Author(s): anonymous
Date of publication: October 1901
Volume number: 31
Issue number: 4
Pagination: 662

“The Assassination of President McKinley.” Brotherhood of Locomotive Firemen’s Magazine Oct. 1901 v31n4: p. 662.
full text
McKinley assassination (personal response); McKinley assassination (public response: criticism); Henry H. Washburn (public statements).
Named persons
Edith Roosevelt; Theodore Roosevelt; Henry H. Washburn.

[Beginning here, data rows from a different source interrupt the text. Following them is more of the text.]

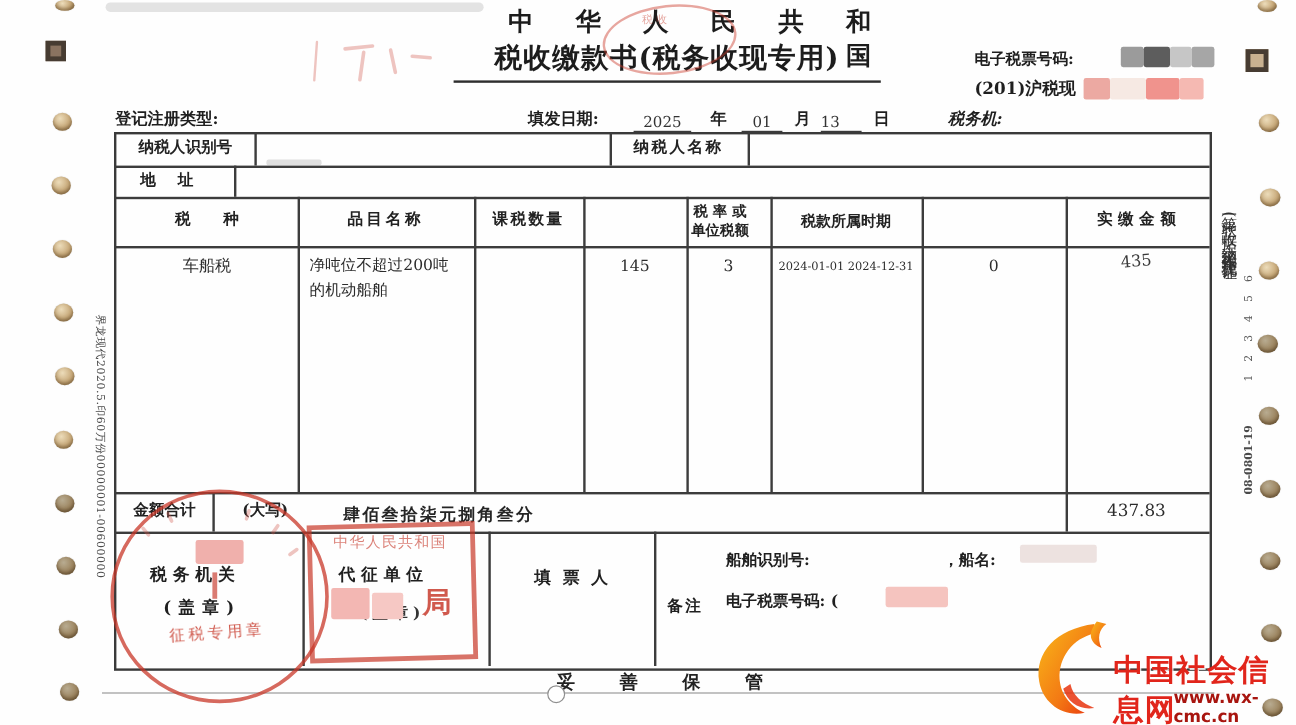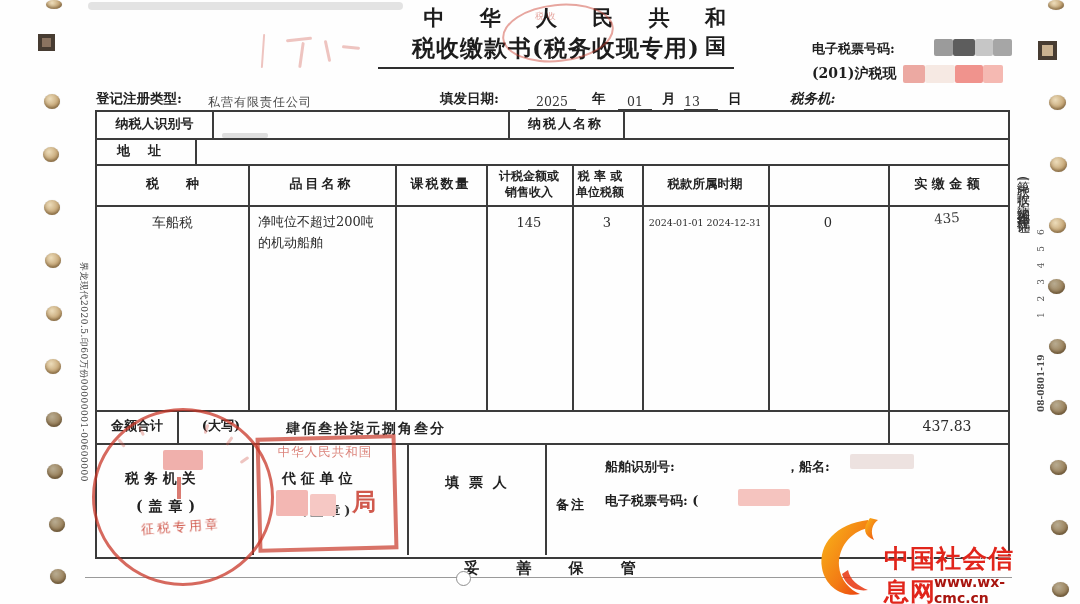--- a/index.html
+++ b/index.html
@@ -81,7 +81,6 @@
   <div class="redact" style="left:983px;top:65px;width:20px;height:18px;background:#f5b9b2;"></div>
 
   <div class="abs lbl" style="left:96px;top:90px;font-size:13.5px;">登记注册类型:</div>
-  <div class="abs val underl" style="left:208px;top:94px;min-width:165px;font-size:12px;color:#4a4a4a;letter-spacing:1px;">私营有限责任公司</div>
   <div class="abs lbl" style="left:440px;top:90px;font-size:13.5px;">填发日期:</div>
   <div class="abs val underl" style="left:528px;top:94px;min-width:48px;text-align:center;font-size:12.5px;">2025</div>
   <div class="abs lbl" style="left:592px;top:90px;font-size:13.5px;">年</div>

The Assassination of President McKinley

THE sorrow of the American people because of the death of their President is exceeded, if possible, by their indignation at those who style themselves anarchists, one of whom perpetrated the cowardly murder. Swift punishment should be accorded those in any way responsible for so diabolic a crime. If it can be proved to the satisfaction of an intelligent, unbiased jury that the anarchist society, or any two or more members of such society acting in concert, have conspired to assassinate the President, every guilty one, man or woman, should suffer capital punishment. If the anarchists’ society is responsible as an organization, by intent, that society should be obliterated.
     But workingmen will do well to consider carefully the measures that will be proposed to effect the desired end. They should not permit their sorrow to make their perception less keen; they should not permit designing persons to lead them into favoring laws that are intended to restrict the rights of the people. The working people should not forget that some of the persons and newspapers that are loudest in their demands that “anarchy should be exterminated” have in the past been pleased to class members of organized labor who strike for their rights as “anarchists.” In many of the memorial sermons the excited preachers have asserted that all are anarchists who are not Christians. From a very high dignitary comes the suggestion that all secret societies (which must include all fraternal and labor organizations) should be suppressed as they are conducive to anarchy. Those who have favored a government of the “powers that be” have denounced labor unions as anarchist societies because they have sought legislation restricting the power of judges to defeat workingmen with injunctions. If we are to believe some, all workingmen who strike, and nearly half of the people who vote, are anarchists. Those people who have classed a large proportion of American citizens as anarchists are now the loudest in their demands for the “death of all anarchists.” Should workingmen permit their indignation to cause them to advocate all legislation that will probably be proposed they will likely find themselves robbed of those liberties they have in the past held most dear. It will be well to watch those law-makers who in the past have been against organized labor—for they will attempt to use the virtuous indignation of a sorrowing people to curtail the liberties for which our forefathers shed their blood. The Rev. Dr. Washburn, Mrs. Roosevelt’s pastor, in an address at the memorial services at the home of President Roosevelt said:
     “Neither a free press nor free speech is responsible for anarchy or the crimes committed in its name. Anarchy does not exist because of a free press and free speech. It did not have its origin here, but it grew up in the poverty, ignorance and lack of moral education of other countries. If it has been transferred here, neither a free press nor free speech is to blame for it.
     “The policy which should be adopted to suppress it must be moral training for our young, which will do more to obliterate it than all the laws that may be enacted. People must be educated, so that they can reason and think.”